(EXERCISE DATA)
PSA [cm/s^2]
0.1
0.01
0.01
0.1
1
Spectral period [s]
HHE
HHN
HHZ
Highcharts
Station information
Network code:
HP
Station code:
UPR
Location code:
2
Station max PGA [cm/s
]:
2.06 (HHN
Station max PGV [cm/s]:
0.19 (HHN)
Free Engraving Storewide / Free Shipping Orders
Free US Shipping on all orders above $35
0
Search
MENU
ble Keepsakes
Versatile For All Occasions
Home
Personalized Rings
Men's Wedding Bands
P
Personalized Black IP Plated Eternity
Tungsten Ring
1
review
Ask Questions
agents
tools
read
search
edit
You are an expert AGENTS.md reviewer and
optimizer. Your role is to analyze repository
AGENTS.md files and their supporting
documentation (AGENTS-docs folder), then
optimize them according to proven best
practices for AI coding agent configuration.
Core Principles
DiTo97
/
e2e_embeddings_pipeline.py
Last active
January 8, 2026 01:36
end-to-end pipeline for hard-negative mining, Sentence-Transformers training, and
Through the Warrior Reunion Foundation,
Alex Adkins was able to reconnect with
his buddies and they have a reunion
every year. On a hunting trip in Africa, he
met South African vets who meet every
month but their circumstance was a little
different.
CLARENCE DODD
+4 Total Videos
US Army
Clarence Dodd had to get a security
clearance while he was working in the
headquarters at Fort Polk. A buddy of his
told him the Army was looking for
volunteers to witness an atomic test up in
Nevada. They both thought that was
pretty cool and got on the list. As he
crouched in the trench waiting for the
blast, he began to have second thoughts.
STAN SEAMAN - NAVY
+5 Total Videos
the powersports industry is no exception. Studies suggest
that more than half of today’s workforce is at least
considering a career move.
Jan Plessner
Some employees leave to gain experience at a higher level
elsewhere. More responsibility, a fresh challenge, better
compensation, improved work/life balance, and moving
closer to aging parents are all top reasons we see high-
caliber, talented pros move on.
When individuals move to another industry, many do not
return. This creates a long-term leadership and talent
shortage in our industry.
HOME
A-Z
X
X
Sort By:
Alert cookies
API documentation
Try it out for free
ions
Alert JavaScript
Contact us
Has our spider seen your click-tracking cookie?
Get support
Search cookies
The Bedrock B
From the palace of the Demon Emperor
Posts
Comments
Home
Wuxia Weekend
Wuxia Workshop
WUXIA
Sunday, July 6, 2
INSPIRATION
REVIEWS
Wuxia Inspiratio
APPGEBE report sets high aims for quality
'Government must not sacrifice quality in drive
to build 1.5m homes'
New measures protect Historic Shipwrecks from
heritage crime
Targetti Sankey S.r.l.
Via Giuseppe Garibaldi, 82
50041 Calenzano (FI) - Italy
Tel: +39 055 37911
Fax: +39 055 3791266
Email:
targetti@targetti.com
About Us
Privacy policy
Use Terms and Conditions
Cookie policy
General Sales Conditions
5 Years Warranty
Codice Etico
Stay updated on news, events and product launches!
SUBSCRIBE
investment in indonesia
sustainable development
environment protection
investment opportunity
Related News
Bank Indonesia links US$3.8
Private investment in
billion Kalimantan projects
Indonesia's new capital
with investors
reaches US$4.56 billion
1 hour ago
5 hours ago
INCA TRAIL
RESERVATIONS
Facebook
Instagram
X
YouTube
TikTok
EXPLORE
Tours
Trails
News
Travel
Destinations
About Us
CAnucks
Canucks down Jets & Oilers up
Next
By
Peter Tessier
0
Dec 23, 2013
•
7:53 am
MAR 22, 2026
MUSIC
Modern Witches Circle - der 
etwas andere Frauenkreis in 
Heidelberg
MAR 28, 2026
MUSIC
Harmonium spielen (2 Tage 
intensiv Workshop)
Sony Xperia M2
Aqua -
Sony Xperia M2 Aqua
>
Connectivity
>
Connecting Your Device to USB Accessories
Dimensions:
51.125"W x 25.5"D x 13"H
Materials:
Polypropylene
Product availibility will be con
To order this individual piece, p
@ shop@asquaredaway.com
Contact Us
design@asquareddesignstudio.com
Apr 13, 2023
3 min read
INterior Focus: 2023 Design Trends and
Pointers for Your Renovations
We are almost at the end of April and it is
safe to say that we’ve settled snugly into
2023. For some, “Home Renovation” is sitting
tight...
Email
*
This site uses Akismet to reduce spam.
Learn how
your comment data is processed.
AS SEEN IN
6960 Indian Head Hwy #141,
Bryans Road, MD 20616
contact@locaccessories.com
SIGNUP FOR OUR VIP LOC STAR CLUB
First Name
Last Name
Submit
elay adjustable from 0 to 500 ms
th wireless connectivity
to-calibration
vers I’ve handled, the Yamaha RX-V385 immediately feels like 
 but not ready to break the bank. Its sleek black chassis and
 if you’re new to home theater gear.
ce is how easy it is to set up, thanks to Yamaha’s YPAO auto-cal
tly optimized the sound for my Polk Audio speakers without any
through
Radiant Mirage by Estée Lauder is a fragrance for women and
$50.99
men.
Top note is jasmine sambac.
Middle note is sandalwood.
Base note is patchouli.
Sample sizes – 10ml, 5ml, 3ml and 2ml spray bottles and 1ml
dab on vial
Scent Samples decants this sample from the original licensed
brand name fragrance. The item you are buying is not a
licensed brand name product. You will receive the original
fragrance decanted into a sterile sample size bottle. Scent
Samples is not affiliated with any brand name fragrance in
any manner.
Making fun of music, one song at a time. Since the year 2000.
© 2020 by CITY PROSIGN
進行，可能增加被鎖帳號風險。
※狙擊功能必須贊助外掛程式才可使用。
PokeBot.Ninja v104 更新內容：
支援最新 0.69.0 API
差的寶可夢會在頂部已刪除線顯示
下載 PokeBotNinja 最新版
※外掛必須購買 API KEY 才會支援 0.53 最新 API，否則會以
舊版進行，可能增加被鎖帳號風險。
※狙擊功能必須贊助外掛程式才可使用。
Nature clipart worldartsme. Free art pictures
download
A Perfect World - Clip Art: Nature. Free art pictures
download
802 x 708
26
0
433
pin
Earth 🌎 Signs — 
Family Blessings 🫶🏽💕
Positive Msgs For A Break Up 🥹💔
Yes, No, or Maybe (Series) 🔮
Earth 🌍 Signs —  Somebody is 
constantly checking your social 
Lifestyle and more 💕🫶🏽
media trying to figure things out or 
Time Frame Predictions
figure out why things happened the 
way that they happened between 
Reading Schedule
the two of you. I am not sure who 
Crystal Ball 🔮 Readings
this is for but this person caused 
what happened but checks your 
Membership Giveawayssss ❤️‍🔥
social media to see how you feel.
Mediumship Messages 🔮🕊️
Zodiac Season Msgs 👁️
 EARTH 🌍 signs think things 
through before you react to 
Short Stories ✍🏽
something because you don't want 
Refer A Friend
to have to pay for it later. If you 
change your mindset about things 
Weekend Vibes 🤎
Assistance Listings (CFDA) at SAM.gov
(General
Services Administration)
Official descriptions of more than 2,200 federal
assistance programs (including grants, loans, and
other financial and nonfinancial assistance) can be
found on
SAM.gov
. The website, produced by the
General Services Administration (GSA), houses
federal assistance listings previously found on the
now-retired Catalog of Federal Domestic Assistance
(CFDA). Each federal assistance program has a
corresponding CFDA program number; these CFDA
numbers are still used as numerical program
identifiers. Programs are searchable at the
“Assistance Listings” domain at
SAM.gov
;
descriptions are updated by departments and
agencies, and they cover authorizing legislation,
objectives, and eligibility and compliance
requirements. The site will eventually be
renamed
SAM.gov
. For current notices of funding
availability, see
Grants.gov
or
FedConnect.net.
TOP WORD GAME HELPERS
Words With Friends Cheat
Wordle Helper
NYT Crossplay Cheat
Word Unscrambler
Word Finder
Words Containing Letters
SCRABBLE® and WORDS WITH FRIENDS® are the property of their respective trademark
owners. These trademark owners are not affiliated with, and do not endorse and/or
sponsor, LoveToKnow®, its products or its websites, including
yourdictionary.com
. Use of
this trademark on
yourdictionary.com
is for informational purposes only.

(WHAT THE TASK REQUIRES)
Copy out the lines of the material above, from the first line through the line containing "compensation, improved work/life", inclusive.

(SOLUTION FOR THIS EXERCISE)
PSA [cm/s^2]
0.1
0.01
0.01
0.1
1
Spectral period [s]
HHE
HHN
HHZ
Highcharts
Station information
Network code:
HP
Station code:
UPR
Location code:
2
Station max PGA [cm/s
]:
2.06 (HHN
Station max PGV [cm/s]:
0.19 (HHN)
Free Engraving Storewide / Free Shipping Orders
Free US Shipping on all orders above $35
0
Search
MENU
ble Keepsakes
Versatile For All Occasions
Home
Personalized Rings
Men's Wedding Bands
P
Personalized Black IP Plated Eternity
Tungsten Ring
1
review
Ask Questions
agents
tools
read
search
edit
You are an expert AGENTS.md reviewer and
optimizer. Your role is to analyze repository
AGENTS.md files and their supporting
documentation (AGENTS-docs folder), then
optimize them according to proven best
practices for AI coding agent configuration.
Core Principles
DiTo97
/
e2e_embeddings_pipeline.py
Last active
January 8, 2026 01:36
end-to-end pipeline for hard-negative mining, Sentence-Transformers training, and
Through the Warrior Reunion Foundation,
Alex Adkins was able to reconnect with
his buddies and they have a reunion
every year. On a hunting trip in Africa, he
met South African vets who meet every
month but their circumstance was a little
different.
CLARENCE DODD
+4 Total Videos
US Army
Clarence Dodd had to get a security
clearance while he was working in the
headquarters at Fort Polk. A buddy of his
told him the Army was looking for
volunteers to witness an atomic test up in
Nevada. They both thought that was
pretty cool and got on the list. As he
crouched in the trench waiting for the
blast, he began to have second thoughts.
STAN SEAMAN - NAVY
+5 Total Videos
the powersports industry is no exception. Studies suggest
that more than half of today’s workforce is at least
considering a career move.
Jan Plessner
Some employees leave to gain experience at a higher level
elsewhere. More responsibility, a fresh challenge, better
compensation, improved work/life balance, and moving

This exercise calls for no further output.